虐待などつらい体験は理解されない

 

 クライアントさんからよく聞かされる話で多いのは、医師やカウンセラーから、養育環境で負った理不尽な経験をなかなか理解してもらえない、ということです。
(真の理解とは何か?というと深いテーマになりますが、それはここでは置いておいて)

 

 目の前にいる方がクライアント(患者さん)なのですから、その方のいうことをまず受け止めずに、あたかも客観的な第三者のようにふるまってしまうことが多いようです。

 

つまり、
「(酷いことをした)親にも何か事情があったんですよ~」
「お母さんも、余裕がなかったんですね~」

といった反応を返されてしまうのです。

 

 

 虐待ネグレクトやハラスメント、それに近い目にあったクライアントからすると、心の底からがっかりする対応です。
(ある著名な医師にかかった際も、そのように返答されて失望した、というクライアントが実際にいらっしゃいました。)

 

 人間は、喧嘩両成敗のような対応が一番傷つくものです。喧嘩両成敗とは、本来の意味から誤解されて広まった悪しき因習・態度だと思います。

 

 残念ながら、子に愛情を持てない親御さんがいらっしゃることは明白な事実です。
(最近では、その裏には発達障害やてんかんといった背景があることも分かってきています。)
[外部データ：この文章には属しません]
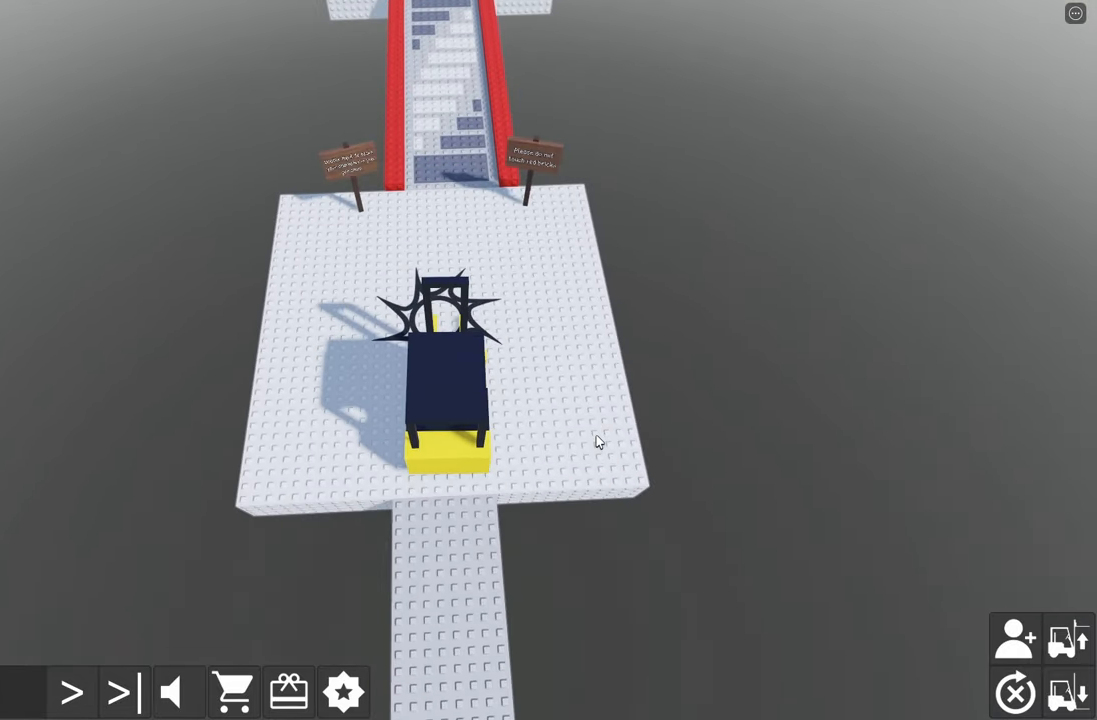
{"keys": ["w"], "events": []}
 人は、見たくない事実は見ない。見たいものだけを見る。トラウマ(虐待)への歴史でも、これまで、人間の行う理不尽な行動は否認されてきました。

→「トラウマ、PTSDとは何か?あなたの悩みの根本原因と克服

 

 

 客観的にふるまう人ほど、無自覚に時代や、時代に影響された自己の価値観を持ち込んでバイアスをかけてしまうようです。

 

 虐待やハラスメントは密室の犯罪行為なのですから、被害者の立場に立って能動的に切り込んでいかなければならないのに、受動的に喧嘩両成敗といった態度でふるまうことは、能動的に問題を理解することを放棄することで共犯(セカンドハラスメント)と言ってもいいような行為です。
→「あなたの苦しみはモラハラのせいかも?<ハラスメント>とは何か

 


 喧嘩両成敗とはあたかも客観的にものが見えると勘違いする“エセ神様”状態になることです。クライアントは、世の“真実”を見て、サバイバルしてきた方たちです。
孤独な戦いを続けてきて、解決に必要な切り口、足場、サポートを求めているのです。ともに戦ってほしいのであって、ズレた論点整理など必要としていません。

 

 クライアントは、良い支援者とつながることも自力で行わなければならない、というのはなんともつらいことですが、それでも、理解してくれるカウンセラーや医師は必ずいますから、あきらめないで求め続けていただきたいなと思います。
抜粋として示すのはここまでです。